‘EU won’t sacrifice food safety for trade deal’

epa05245035 German Agriculture Minister Christian Schmidt (R) and his US counterpart Thomas J. Vilsack deliver remarks during a joint press conference following talks in Berlin, Germany, 05 April 2016. Vilsack is in Germany for talks related to TTIP.  EPA/RAINER JENSEN

 

Berlin / AFP

The EU won’t sacrifice its high food safety standards for better US auto market access in a transatlantic trade deal being negotiated, a German minister said.
The comments by Agriculture Minister Christian Schmidt were the latest criticism of the thorny negotiations toward sealing a wide-ranging pact that would create a free-trade zone covering 850 million people.

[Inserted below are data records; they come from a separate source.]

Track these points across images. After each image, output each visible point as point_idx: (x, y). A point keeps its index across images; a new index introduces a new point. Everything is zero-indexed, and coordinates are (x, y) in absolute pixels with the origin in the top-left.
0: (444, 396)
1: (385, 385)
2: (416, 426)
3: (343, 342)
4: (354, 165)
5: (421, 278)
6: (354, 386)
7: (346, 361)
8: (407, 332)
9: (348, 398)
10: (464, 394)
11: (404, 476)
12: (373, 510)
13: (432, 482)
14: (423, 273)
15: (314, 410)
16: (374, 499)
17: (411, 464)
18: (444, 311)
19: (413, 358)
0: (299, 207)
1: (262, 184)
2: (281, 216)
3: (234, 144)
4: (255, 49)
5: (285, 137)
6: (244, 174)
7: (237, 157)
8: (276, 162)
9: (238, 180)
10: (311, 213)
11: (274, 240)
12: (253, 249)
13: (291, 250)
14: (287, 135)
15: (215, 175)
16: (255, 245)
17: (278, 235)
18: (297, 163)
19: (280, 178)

Washington and Brussels want the Transatlantic Trade and Investment Partnership (TTIP) completed this year before US President Barack Obama leaves office, but it has faced mounting opposition on both sides of the
Atlantic.
Schmidt told the German news weekly Der Spiegel that it was time for the United States to “at last make a move” if it wants the agreement. “So far at least they have hardly made any serious concessions,” the minister was quoted as saying in an early excerpt of the interview in Saturday’s edition of Der Spiegel magazine.
US policymakers are wrong if it thought “they can lure us Germans with concessions in the automotive sector”, he said.
“We won’t sacrifice our high food safety standards in a barter trade for approval of European car blinkers,” he said, in reference to industry standards on car parts.
“One has nothing to do with the other,” he said. “There won’t be any such horse-trading.”
Environmental group Greenpeace on Monday released a trove of leaked documents about the closed-door negotiations, claiming that a deal would inflict a dangerous lack of standards on US and European consumers.
To some observers, the draft text suggested that the US side is trying to use the carrot of easing restrictions on auto imports from Europe for concessions on its agricultural exports, perhaps including genetically modified foods.
Germans are growing increasingly wary of the proposed pact, an opinion poll showed on Thursday.
Some 70 percent of Germans polled by the dimap institute for broadcaster ARD said it would bring “mostly disadvantages”, up from 55 percent in a similar poll in June 2014.
Chancellor Angela Merkel, meanwhile, this week reiterated her government’s official position, saying that she would “do everything to conclude the negotiations”, preferably by the end of 2016. But German Economy Minister Sigmar Gabriel, a Social Democrat, warned last month that negotiations on the free trade deal “will fail” if the US refuses to make concessions.